Il est donc difficile de concevoir des délibérations. Nous avons identifié deux défis majeurs. D’une part, nous devions poser des questions aux citoyens sur des choses qui n’existent pas, ou qui sont sous une forme intermédiaire, ou qui ont des impacts inconnus sur notre environnement, notre économie et notre société. D’autre part, nous devions faire en sorte que les réponses soient utilisables par les différentes parties prenantes à différents stades du développement de la technologie CDR. Nous avons donc donné trois objectifs à notre projet de délibération. Premièrement, déterminer quels étaient les espoirs et les préoccupations des citoyens en ce qui concerne les différentes phases du développement technologique. Deuxièmement, trouver les possibilités d’apporter une contribution publique aux différentes parties prenantes du gouvernement, de l’industrie, du monde universitaire et de la société civile. Troisièmement, et enfin, trouver quand et comment nous pouvons apporter cette contribution afin que les parties prenantes puissent prendre des décisions plus inclusives, plus démocratiques et plus responsables sur le plan social. Notre projet tente de répondre à ces trois objectifs en menant des recherches sur les valeurs des citoyens, sur les besoins des parties prenantes et sur la manière dont nous pouvons intégrer les deux en nous concentrant sur deux pays : les États-Unis et le Canada.

 

Missions Publiques : Ce qui est commun aux deux projets, c’est votre approche de la justice, et de ce point de vue, c’est assez intriguant pour nous en France…

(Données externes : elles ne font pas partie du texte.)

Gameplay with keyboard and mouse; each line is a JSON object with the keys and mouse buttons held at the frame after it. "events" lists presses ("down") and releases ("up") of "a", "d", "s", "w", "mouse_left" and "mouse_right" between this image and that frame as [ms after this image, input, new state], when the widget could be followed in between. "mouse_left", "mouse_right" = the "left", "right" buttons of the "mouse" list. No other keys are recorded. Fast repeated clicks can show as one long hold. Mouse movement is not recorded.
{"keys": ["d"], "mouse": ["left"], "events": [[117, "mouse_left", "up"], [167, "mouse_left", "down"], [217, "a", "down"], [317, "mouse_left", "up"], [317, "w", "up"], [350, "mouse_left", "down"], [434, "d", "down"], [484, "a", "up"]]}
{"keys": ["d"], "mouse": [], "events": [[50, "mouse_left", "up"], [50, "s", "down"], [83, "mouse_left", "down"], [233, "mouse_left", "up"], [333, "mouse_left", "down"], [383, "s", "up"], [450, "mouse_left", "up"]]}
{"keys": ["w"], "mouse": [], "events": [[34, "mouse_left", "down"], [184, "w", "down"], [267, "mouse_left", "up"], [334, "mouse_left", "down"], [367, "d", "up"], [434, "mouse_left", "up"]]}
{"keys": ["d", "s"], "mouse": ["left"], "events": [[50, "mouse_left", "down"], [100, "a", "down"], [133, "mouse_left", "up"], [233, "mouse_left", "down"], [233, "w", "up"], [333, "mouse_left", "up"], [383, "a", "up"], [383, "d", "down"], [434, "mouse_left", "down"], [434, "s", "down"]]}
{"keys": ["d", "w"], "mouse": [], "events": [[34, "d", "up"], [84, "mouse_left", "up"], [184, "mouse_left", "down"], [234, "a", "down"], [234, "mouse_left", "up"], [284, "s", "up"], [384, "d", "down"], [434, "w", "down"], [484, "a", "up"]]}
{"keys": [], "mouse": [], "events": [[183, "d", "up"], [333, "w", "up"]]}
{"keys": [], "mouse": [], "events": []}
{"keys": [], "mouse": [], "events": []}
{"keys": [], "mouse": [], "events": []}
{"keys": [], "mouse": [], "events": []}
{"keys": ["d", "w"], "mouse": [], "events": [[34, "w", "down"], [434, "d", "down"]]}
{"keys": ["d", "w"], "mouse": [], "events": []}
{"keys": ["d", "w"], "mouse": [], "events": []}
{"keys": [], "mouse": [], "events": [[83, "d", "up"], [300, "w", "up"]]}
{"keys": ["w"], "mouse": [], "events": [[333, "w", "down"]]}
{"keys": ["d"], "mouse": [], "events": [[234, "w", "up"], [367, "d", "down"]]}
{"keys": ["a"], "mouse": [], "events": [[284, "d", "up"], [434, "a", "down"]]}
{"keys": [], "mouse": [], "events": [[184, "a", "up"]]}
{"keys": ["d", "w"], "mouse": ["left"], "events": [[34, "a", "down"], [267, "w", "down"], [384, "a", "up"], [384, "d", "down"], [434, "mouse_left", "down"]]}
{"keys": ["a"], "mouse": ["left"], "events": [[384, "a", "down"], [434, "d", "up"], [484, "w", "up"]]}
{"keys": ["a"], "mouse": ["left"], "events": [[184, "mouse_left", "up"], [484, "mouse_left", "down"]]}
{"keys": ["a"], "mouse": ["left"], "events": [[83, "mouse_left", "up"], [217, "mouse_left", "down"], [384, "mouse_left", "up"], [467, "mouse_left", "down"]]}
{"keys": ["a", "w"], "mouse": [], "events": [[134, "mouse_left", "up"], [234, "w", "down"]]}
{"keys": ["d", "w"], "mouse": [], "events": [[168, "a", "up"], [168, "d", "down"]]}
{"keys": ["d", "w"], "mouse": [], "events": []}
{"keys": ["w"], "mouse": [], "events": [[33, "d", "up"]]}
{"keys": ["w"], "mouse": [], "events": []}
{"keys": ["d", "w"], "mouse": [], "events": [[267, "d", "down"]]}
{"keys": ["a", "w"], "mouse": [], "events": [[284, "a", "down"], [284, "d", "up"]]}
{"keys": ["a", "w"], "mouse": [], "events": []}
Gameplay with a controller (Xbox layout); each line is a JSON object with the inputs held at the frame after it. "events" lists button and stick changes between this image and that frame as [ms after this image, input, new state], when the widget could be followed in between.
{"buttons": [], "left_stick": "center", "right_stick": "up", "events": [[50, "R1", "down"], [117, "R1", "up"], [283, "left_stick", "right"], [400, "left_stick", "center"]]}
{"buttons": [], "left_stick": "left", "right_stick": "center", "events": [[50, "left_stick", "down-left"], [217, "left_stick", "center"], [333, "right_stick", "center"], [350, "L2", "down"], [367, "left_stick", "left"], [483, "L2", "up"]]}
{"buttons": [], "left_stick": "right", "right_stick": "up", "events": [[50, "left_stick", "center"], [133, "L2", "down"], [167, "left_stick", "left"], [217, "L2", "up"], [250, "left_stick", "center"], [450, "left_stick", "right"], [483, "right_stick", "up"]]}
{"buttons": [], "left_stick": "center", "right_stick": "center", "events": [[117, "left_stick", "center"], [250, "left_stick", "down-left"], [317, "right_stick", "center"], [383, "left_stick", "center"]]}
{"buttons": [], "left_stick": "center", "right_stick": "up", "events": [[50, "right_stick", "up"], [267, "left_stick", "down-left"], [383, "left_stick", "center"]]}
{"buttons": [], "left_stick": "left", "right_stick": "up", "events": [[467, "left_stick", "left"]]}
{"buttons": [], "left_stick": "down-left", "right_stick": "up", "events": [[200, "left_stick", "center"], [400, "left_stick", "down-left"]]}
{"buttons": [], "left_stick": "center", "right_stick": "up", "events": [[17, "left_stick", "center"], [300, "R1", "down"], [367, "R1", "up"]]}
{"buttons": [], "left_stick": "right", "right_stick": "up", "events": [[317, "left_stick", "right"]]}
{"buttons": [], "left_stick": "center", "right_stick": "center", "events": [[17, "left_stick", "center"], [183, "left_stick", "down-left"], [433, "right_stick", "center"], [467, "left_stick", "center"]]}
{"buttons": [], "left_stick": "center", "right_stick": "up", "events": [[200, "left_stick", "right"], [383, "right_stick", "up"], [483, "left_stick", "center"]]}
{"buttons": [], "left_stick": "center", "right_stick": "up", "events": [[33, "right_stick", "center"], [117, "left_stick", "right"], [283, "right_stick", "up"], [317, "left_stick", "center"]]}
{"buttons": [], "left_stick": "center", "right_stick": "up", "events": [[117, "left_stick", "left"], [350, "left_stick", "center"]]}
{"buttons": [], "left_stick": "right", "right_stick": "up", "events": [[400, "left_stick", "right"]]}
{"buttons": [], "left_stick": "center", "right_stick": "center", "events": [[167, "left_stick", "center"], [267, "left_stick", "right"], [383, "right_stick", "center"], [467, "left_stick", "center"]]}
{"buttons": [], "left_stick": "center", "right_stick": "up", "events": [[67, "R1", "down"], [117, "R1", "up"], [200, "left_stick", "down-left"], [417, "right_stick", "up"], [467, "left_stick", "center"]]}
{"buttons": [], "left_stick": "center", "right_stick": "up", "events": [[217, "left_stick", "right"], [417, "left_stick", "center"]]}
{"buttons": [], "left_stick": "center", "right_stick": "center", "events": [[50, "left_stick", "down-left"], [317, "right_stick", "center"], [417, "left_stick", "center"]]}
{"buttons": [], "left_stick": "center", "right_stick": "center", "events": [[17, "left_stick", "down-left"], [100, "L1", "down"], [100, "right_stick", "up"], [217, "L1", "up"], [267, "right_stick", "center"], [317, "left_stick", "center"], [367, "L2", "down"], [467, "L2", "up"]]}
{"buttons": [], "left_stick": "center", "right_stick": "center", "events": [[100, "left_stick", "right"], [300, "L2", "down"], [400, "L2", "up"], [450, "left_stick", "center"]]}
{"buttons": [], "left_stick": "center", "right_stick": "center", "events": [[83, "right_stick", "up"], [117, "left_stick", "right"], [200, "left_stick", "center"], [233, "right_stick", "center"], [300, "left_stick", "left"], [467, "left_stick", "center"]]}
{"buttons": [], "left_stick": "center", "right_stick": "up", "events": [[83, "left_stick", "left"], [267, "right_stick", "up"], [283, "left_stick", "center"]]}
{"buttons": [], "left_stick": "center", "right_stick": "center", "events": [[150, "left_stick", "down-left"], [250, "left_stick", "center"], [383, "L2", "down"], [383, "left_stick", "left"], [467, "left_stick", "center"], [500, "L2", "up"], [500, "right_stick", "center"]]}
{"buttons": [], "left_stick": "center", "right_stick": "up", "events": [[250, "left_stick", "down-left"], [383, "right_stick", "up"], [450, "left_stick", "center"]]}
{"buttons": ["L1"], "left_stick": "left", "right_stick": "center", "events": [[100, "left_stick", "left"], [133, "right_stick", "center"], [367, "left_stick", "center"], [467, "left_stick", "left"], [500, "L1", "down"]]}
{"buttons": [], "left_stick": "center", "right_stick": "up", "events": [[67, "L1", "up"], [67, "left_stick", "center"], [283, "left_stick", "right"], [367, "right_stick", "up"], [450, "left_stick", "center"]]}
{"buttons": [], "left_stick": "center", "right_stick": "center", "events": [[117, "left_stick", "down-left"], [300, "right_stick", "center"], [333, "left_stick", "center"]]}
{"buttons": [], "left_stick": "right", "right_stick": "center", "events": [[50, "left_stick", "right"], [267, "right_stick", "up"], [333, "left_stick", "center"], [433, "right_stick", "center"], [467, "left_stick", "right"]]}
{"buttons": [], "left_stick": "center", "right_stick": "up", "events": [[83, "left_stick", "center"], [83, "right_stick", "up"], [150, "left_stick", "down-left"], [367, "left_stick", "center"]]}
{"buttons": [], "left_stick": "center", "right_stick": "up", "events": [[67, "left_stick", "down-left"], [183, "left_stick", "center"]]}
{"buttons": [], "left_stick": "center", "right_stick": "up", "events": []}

Mahmud Farooque : En effet, malgré les différences technologiques, l’élément commun aux deux projets est l’engagement en faveur de la justice. Cela signifie que nous ne pouvons pas nous contenter de trouver une solution à ces deux problèmes, mais que nous devons également le faire d’une manière qui soit juste et équitable. Toutefois, pour ce faire, nous devons d’abord définir ce que nous entendons par « justice ». Il existe au moins quatre types de justice différents : la justice procédurale – le processus que nous utilisons pour prendre nos décisions est-il inclusif et équitable ? La justice distributive – les coûts et les avantages de nos décisions sont-ils répartis équitablement entre les différentes parties prenantes et les citoyens ? La justice de reconnaissance : reconnaissons-nous les préjudices historiques et actuels que nous avons causés à certaines personnes et à certains segments de notre société ? Justice intergénérationnelle : réduisons-nous le fardeau que nos décisions peuvent faire peser sur ceux qui viendront après nous ? Pour répondre à ces quatre types de préoccupations en matière de justice, nous avons besoin de différents types d’engagement citoyen. Grâce à un budget et à un champ d’application généreux, nous pouvons, dans le cadre du projet sur les déchets nucléaires, intégrer les quatre éléments dans la conception de nos délibérations par le biais d’un vaste engagement préalable à la délibération avec différentes communautés en Arizona. Dans le projet d’élimination du dioxyde de carbone, étant donné que nous disposons d’un petit budget et d’un champ d’application limité pour nos délibérations, nous nous concentrons principalement sur les questions de justice procédurale. Nous espérons pouvoir aborder d’autres dimensions de la justice dans le cadre de projets futurs de plus grande envergure.


(1) ECAST (Expert and citizen assessment of science and technology) : https://ecastnetwork.org/
(2) Mahmud utilise le mot en anglais le mot « communities » pour évoquer soit la population locale (les habitants d’un territoire), soit pour les collectivités ou encore pour parler des communautés (comme certaines communautés indiennes d’Amérique présentes dans les réserves).
(3) Intergovernmental Panel on Climate Change : https://www.ipcc.ch/reports/
(4) Le marché s’est engagé à acheter une première tranche de 925 millions de dollars de technologies permanentes d’élimination du carbone entre 2022 et 2030.
(5) XPRIZE Carbon Removal est un concours financé par Elon Musk et la Musk Foundation. Doté de 100 millions de dollars, c’est le prix incitatif le plus important de l’histoire.
(6) 3,5 milliards de dollars pour le programme Regional Direct Air Capture (DAC) Hubs, au sein d’un portefeuille de projets de gestion du carbone de 7 milliards de dollars.